Jasmine K. (not her real name) says she had a great experience with Sprint—right up until her phone stopped working properly. She started her contract in 2003 or 2004 and says her service was fine. Then, in April 2007, she got a new phone and suddenly she had difficulty receiving and sending text messages.
"Sprint couldn't resolve the issue," Jasmine says. "I was paying $15 a month for that extra service and it wasn't working. At first the problem was sporadic but it got worse over the summer and fall. Then, I started receiving text messages in the middle of the night. I would receive a text message for freelance work at three in the morning. It was affecting my work and friendships. I went in and changed the phone, but I still continued to have issues so I got fed up and went to T-Mobile. Then, in January, I received a bill for $155.90 for canceling my contract. I wasn't aware that I was still in a contract.
"I haven't paid the bill yet. I've been trying to contact them since I received the bill. I tell them I want proof of the contract but they say they don't have written proof because the contract was verbal. I signed up in 2004, so how could I be under contract still? Am I just supposed to take their word that I have a contract with them and owe them money?"
Alex M. says he faced a similar problem with T-Mobile, although he wound up paying his early termination fee. He says he started his contract three or four years ago when he lived in Las Vegas. However, he moved to San Diego where he experienced reception problems. "San Diego is hilly, so I had coverage problems, which I reported to T-Mobile," Alex says. "On the drive to work, I had problems, at home and in my office I had poor reception.

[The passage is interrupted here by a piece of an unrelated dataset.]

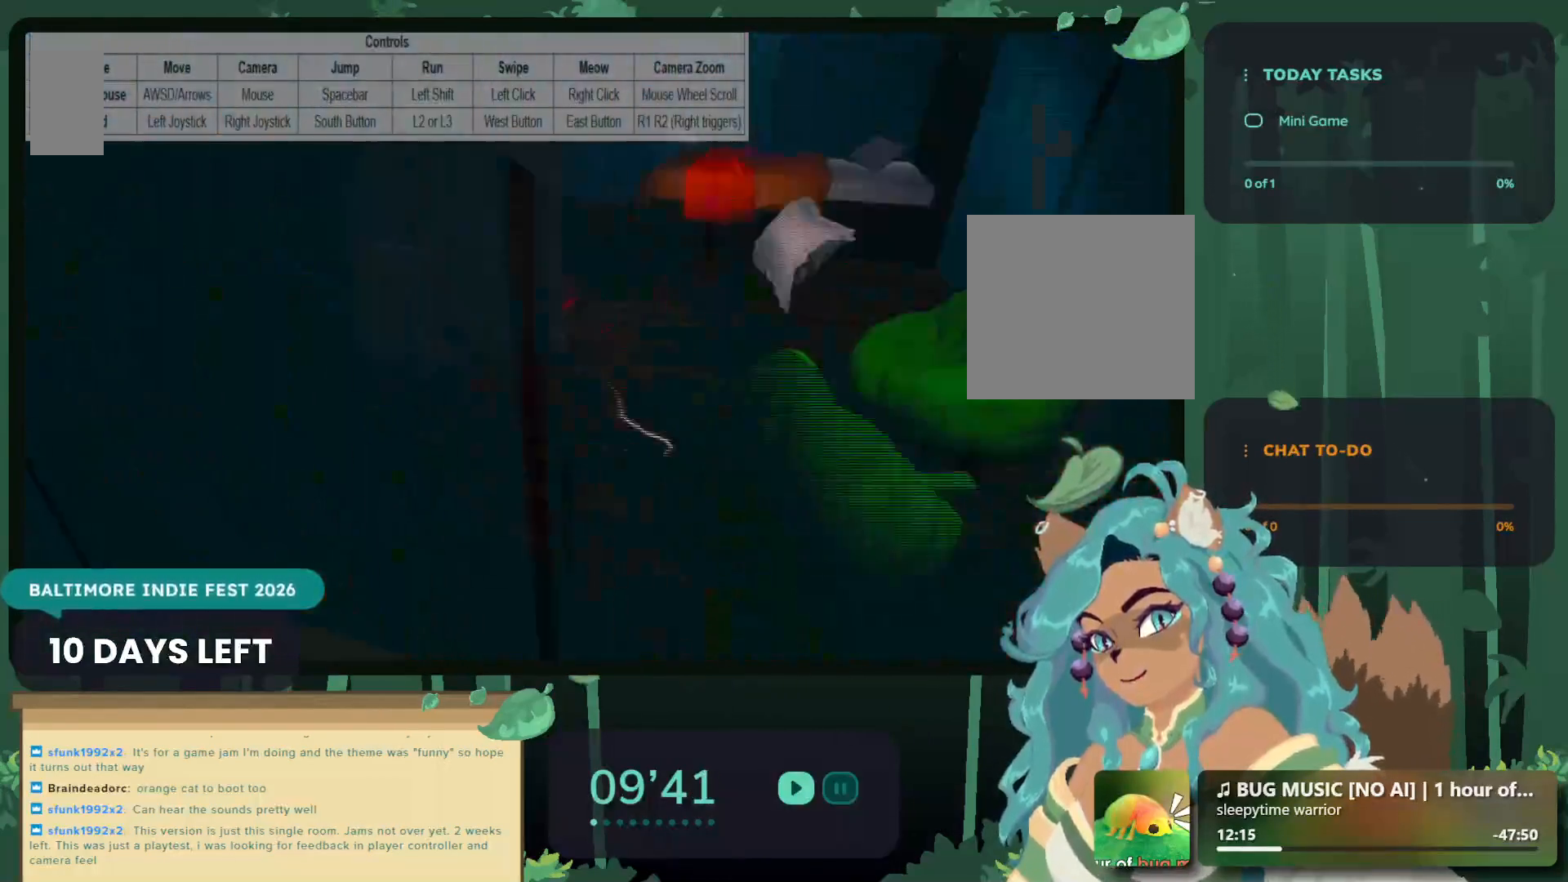
{"buttons": [], "left_stick": "center", "right_stick": "left", "events": [[350, "left_stick", "center"], [450, "right_stick", "left"]]}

But, they kept saying that there would be new towers in my area soon so I decided to wait. Finally I had enough. My business partner is on Verizon and drove with me one day to show that he had no reception problems. So I decided to switch to Verizon."
Alex tried to cancel his T-Mobile account, thinking that his contract was expired. However, because his wife got a new phone, she had inadvertently extended her contract for two years. "She didn't know that it would extend her contract," Alex says. "But they say she okayed it when she bought the phone. They don't have proof that she extended her contract, but because she got the phone for $70.00 that was enough. They should make you aware of what you're getting into."
Furthermore, Alex had unknowingly extended his contract almost two years before when he got a new phone, even though he paid $300 for that phone. So he also had three to four months left in his contract.
In December, Alex received a bill for $400, the cost of two early termination fees. "I called T-Mobile right away and told them I did not cancel my contract, I would continue paying the $29 per month, but they told me that they had no notes in their system that I was doing so. I did not ever tell them I would cancel my phone.
"I was very unhappy because I felt like I was duped into something there. I understand the idea of contracts. I had a deal in place and they have still billed me, and I valued my credit so I paid it. I felt like I had no choice. People need to just keep their eyes open. It's not even what you're signing anymore, it's what you're doing. It's crazy that you can accept things without actually knowing you're accepting them."